When I walk into my brother’s room, I have to duck under a light-diffusing fabric box, lift my knees to my belly button to avoid stepping on the excess greenscreen that pools onto the floor, lean out of the way to avoid being impaled on an umbrella light, and carefully tiptoe around the tripods, keeping my hands away from the cameras mounted on them. Inside, my brother is in one of two places: behind one of those cameras, eyes flicking back and forth as he reviews his latest shot or take, or hunched over his MacBook as he traces the outline of his body in Photoshop, one meticulous anchor point at a time. The room is silent, of course, so he always hears me come in. If I ask what he’s doing, he simply swivels his computer to face me and offers me a look.

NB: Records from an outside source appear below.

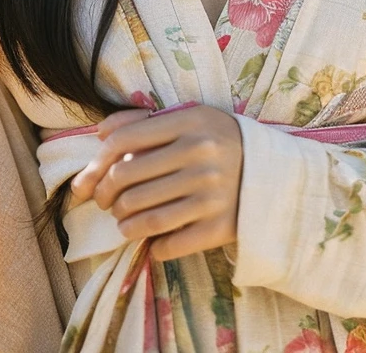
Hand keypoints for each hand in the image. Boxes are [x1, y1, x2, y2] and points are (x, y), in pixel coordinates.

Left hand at [69, 104, 243, 261]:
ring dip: (123, 224)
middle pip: (126, 180)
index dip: (97, 163)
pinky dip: (152, 248)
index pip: (124, 141)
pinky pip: (166, 245)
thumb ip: (145, 121)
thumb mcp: (191, 118)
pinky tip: (153, 240)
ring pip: (141, 217)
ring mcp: (211, 193)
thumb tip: (100, 133)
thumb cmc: (221, 142)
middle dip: (104, 197)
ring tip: (125, 221)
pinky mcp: (218, 227)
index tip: (91, 179)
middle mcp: (201, 155)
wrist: (274, 175)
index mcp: (191, 122)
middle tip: (106, 203)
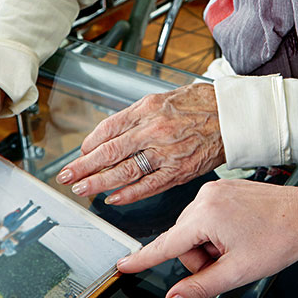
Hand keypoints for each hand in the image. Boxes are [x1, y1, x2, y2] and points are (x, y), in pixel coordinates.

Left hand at [56, 83, 224, 204]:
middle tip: (67, 176)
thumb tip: (110, 134)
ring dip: (99, 182)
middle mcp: (153, 130)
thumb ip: (135, 117)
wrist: (231, 115)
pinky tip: (113, 199)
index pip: (109, 128)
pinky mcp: (178, 171)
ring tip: (81, 189)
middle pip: (110, 151)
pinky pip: (148, 186)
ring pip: (124, 171)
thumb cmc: (198, 104)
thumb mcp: (161, 98)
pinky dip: (128, 194)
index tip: (79, 154)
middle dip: (84, 166)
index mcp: (147, 109)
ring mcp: (165, 153)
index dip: (90, 143)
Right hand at [117, 179, 297, 297]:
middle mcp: (205, 196)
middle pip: (183, 240)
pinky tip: (240, 235)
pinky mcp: (224, 186)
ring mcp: (215, 189)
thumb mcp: (237, 272)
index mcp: (205, 215)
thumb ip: (198, 288)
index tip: (123, 266)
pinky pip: (207, 214)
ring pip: (195, 229)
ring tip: (239, 248)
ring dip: (210, 246)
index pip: (165, 244)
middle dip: (200, 258)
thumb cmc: (279, 241)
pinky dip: (217, 231)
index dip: (142, 259)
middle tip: (229, 264)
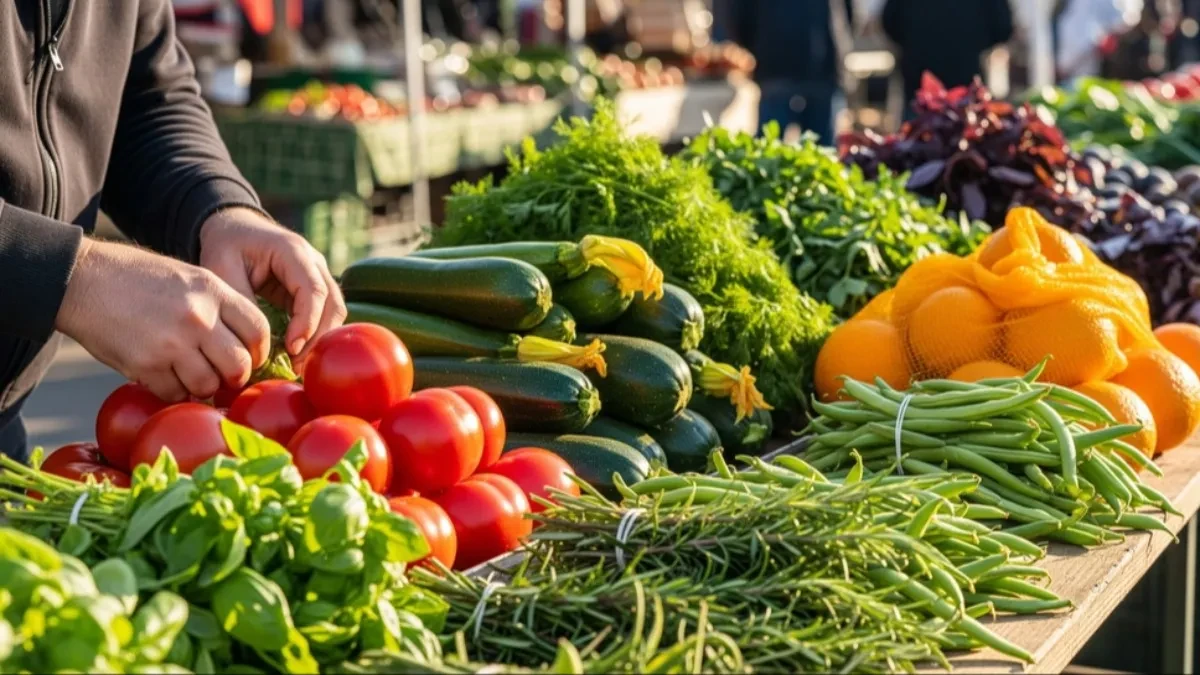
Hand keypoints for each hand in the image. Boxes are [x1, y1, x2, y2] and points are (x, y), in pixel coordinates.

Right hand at [56, 239, 270, 401]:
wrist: (83, 279)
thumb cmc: (137, 278)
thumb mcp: (188, 278)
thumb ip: (218, 307)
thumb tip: (243, 344)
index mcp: (213, 291)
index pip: (258, 330)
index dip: (259, 351)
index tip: (250, 358)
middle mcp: (198, 317)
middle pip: (239, 364)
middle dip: (234, 376)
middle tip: (221, 375)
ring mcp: (172, 343)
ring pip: (208, 384)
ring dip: (201, 386)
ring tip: (188, 374)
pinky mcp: (146, 365)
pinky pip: (174, 393)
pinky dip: (171, 391)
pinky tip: (162, 376)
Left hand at [198, 208, 345, 361]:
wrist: (235, 228)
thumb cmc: (227, 245)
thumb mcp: (222, 268)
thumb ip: (241, 300)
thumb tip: (258, 339)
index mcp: (293, 251)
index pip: (313, 290)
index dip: (307, 322)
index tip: (291, 348)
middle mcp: (314, 261)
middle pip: (333, 304)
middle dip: (318, 337)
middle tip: (298, 366)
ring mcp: (319, 274)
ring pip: (335, 311)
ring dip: (321, 339)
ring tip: (299, 364)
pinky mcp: (315, 288)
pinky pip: (326, 313)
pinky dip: (317, 334)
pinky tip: (299, 354)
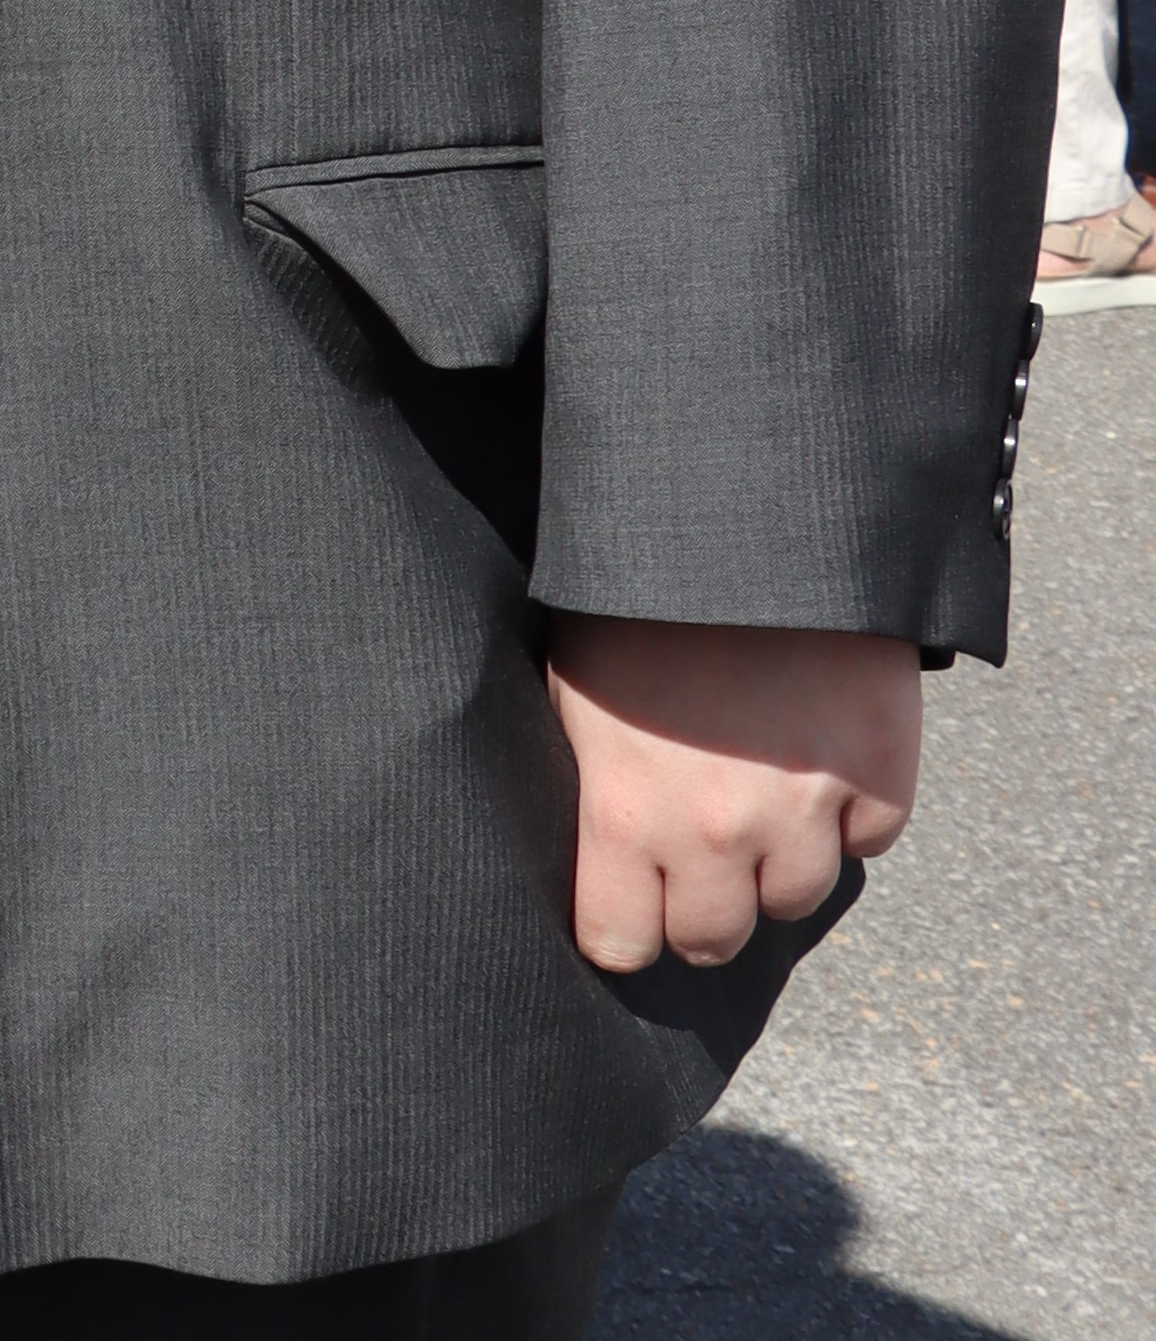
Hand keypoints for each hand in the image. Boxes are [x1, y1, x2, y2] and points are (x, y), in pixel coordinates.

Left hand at [544, 615, 918, 970]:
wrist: (740, 513)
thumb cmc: (630, 585)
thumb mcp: (574, 677)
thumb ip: (593, 774)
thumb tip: (590, 840)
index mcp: (623, 807)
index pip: (619, 941)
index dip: (620, 924)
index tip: (624, 903)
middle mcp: (716, 829)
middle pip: (713, 939)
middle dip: (699, 904)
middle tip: (692, 858)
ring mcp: (806, 807)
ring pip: (795, 899)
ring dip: (773, 861)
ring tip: (752, 796)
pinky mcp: (879, 772)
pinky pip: (867, 838)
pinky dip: (845, 810)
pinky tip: (814, 755)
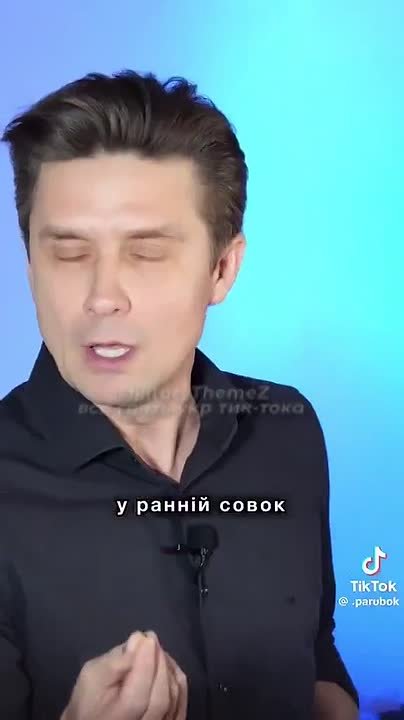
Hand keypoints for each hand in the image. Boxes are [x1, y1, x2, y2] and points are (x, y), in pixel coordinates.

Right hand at [61, 630, 187, 719]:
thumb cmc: (89, 700)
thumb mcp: (91, 676)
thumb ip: (114, 661)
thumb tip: (138, 640)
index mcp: (118, 718)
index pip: (138, 693)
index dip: (145, 662)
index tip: (146, 636)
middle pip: (160, 697)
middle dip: (158, 662)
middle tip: (150, 640)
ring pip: (173, 700)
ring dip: (168, 669)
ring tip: (156, 651)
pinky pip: (180, 706)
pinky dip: (177, 682)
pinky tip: (167, 666)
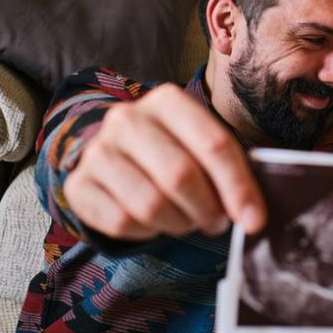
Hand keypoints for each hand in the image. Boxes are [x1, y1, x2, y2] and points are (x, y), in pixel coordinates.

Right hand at [64, 84, 265, 240]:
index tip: (254, 221)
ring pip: (150, 205)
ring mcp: (98, 151)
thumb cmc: (174, 149)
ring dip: (178, 223)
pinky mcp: (79, 185)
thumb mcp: (201, 144)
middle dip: (207, 209)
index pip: (213, 144)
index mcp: (168, 100)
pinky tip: (154, 222)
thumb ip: (229, 168)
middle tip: (218, 223)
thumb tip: (252, 216)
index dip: (238, 187)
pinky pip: (122, 223)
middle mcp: (127, 119)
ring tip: (187, 220)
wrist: (115, 154)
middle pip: (180, 175)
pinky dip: (147, 232)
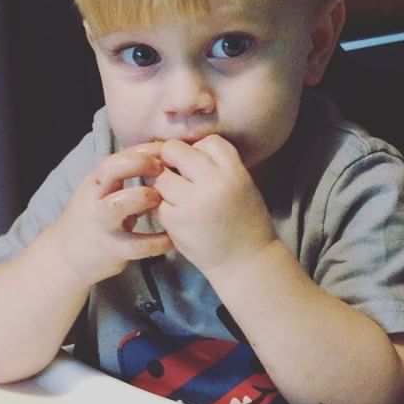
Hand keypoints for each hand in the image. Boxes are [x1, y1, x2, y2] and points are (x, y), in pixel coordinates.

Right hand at [50, 142, 172, 283]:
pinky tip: (170, 238)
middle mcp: (95, 199)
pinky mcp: (111, 249)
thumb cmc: (94, 218)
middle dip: (139, 164)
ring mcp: (102, 224)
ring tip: (163, 203)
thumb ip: (124, 176)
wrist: (67, 257)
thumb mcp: (102, 192)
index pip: (117, 156)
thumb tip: (161, 158)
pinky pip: (137, 245)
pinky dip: (157, 242)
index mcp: (96, 182)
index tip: (167, 150)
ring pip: (118, 205)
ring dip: (144, 198)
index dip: (143, 150)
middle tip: (164, 170)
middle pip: (111, 171)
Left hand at [154, 135, 275, 273]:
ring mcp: (192, 202)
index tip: (199, 165)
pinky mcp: (176, 222)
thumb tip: (184, 150)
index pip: (208, 142)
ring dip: (163, 183)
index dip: (199, 150)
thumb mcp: (243, 185)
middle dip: (173, 160)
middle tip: (178, 175)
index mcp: (234, 172)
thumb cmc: (245, 223)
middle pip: (176, 151)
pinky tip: (176, 215)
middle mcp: (214, 183)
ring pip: (160, 177)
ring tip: (177, 196)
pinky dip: (162, 207)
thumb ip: (218, 167)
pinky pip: (157, 203)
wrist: (246, 262)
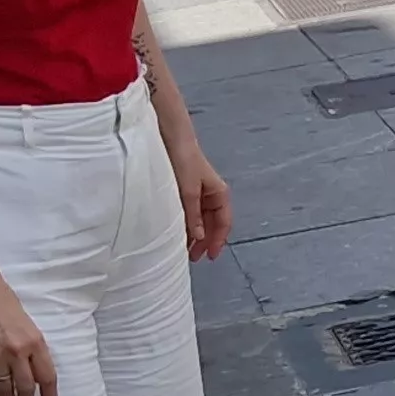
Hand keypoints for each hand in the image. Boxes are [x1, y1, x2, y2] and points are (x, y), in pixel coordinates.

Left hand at [171, 137, 231, 262]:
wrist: (171, 138)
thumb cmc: (184, 161)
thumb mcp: (188, 191)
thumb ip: (193, 216)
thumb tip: (199, 238)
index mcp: (219, 194)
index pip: (223, 223)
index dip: (218, 241)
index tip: (210, 257)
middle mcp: (211, 195)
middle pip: (213, 224)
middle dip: (206, 241)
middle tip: (194, 258)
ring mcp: (199, 193)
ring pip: (201, 219)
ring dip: (196, 234)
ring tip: (185, 249)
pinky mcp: (186, 190)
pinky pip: (191, 212)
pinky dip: (188, 224)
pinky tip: (179, 232)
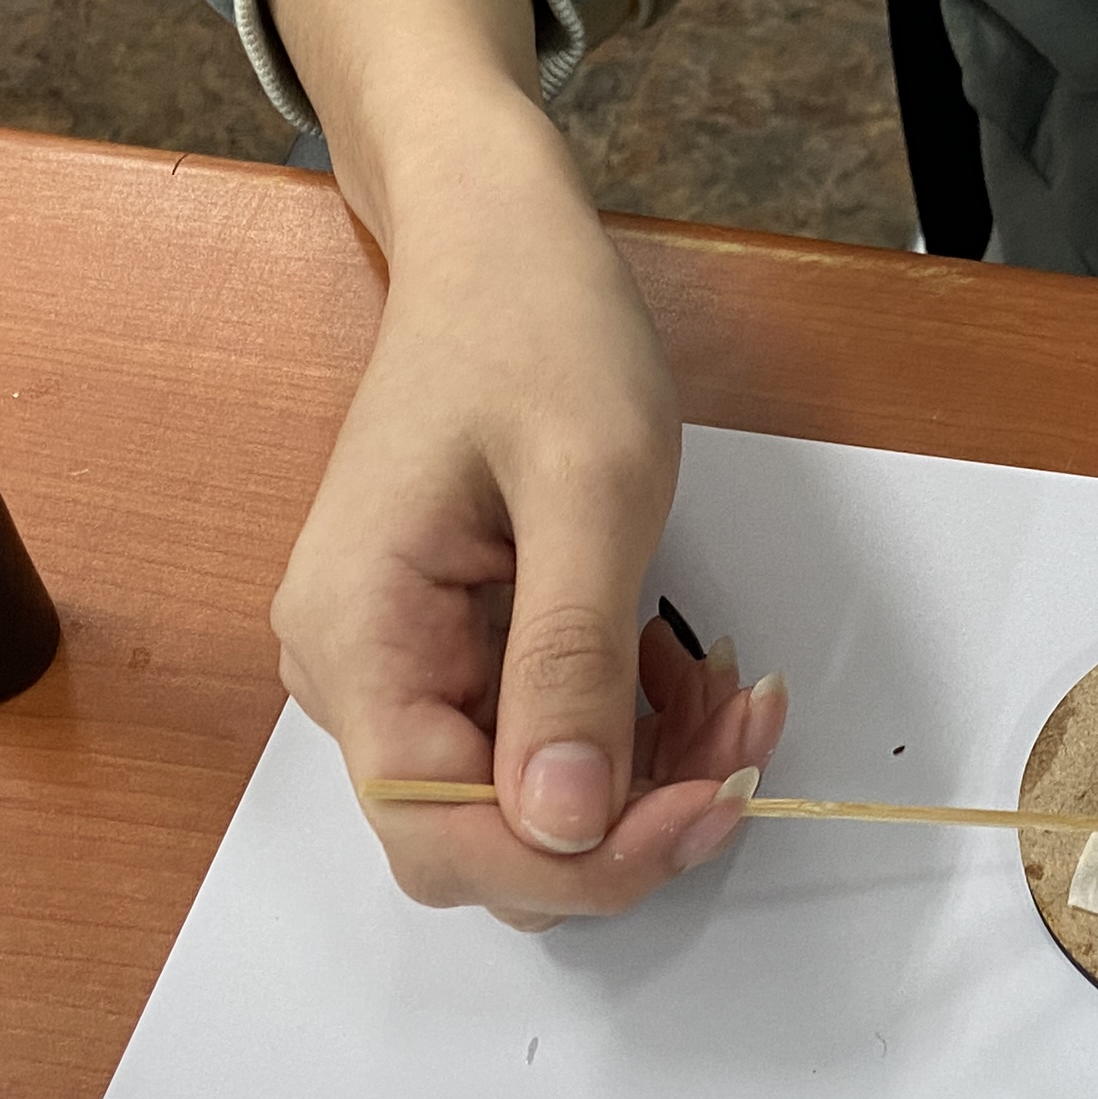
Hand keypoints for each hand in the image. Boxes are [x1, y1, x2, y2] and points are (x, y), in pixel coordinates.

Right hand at [258, 0, 787, 922]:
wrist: (497, 240)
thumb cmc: (535, 328)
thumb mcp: (589, 487)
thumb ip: (570, 660)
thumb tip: (563, 823)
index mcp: (359, 639)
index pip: (445, 835)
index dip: (577, 858)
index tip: (705, 807)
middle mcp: (357, 671)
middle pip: (484, 838)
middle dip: (625, 823)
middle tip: (740, 757)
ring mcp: (402, 660)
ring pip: (529, 796)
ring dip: (647, 777)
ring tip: (737, 701)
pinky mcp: (456, 645)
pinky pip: (543, 736)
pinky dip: (634, 727)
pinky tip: (698, 677)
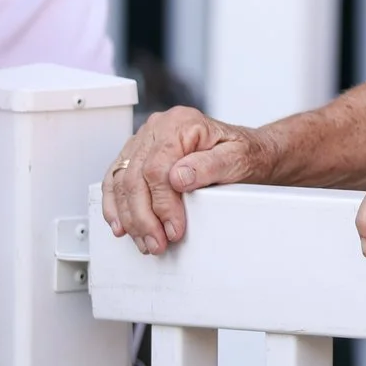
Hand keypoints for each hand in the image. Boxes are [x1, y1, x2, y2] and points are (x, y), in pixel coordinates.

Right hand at [100, 107, 272, 255]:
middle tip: (156, 242)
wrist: (249, 151)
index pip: (157, 168)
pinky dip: (115, 205)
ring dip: (129, 217)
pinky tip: (122, 224)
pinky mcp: (136, 155)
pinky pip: (115, 180)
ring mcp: (144, 140)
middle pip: (135, 177)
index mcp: (180, 123)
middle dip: (143, 217)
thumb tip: (179, 177)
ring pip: (121, 182)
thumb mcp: (237, 157)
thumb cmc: (244, 152)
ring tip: (144, 240)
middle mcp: (158, 127)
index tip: (173, 228)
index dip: (162, 204)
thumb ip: (210, 165)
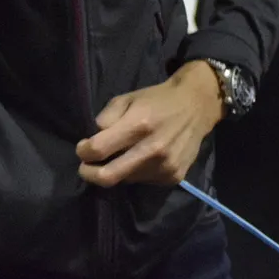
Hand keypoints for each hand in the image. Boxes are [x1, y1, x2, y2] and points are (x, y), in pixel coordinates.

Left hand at [75, 60, 223, 187]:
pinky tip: (142, 158)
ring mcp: (165, 166)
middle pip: (109, 176)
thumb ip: (107, 117)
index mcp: (139, 124)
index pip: (99, 149)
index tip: (82, 149)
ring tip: (121, 156)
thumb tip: (93, 139)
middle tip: (86, 167)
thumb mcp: (128, 98)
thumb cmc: (157, 100)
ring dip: (117, 170)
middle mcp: (152, 149)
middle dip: (90, 174)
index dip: (84, 152)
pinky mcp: (174, 177)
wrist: (196, 106)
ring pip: (126, 179)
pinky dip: (136, 172)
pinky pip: (143, 181)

What I see when my brother turns the screen towards me is different every day. A clip of him brushing his teeth, while his reflection in the bathroom mirror snatches his towel off the wall and runs out of frame. A photo of my brother walking on the surface of the ocean, the insertion so seamless I thought he was walking on blue glass the first time I saw it. A whirling montage of bamboo groves and temples and reflecting pools and stone gardens from our trip to Japan. An image of my brother being sucked up into a UFO over a landscape of trees and mountains, his body curved backward as if he’s being pulled into the spacecraft by an invisible umbilical cord. Every photo is a glimpse into his head, a chance to see through his eyes - a little trapdoor in the roof of the observatory where you can climb in and stand behind the telescopes and take a peek at the world.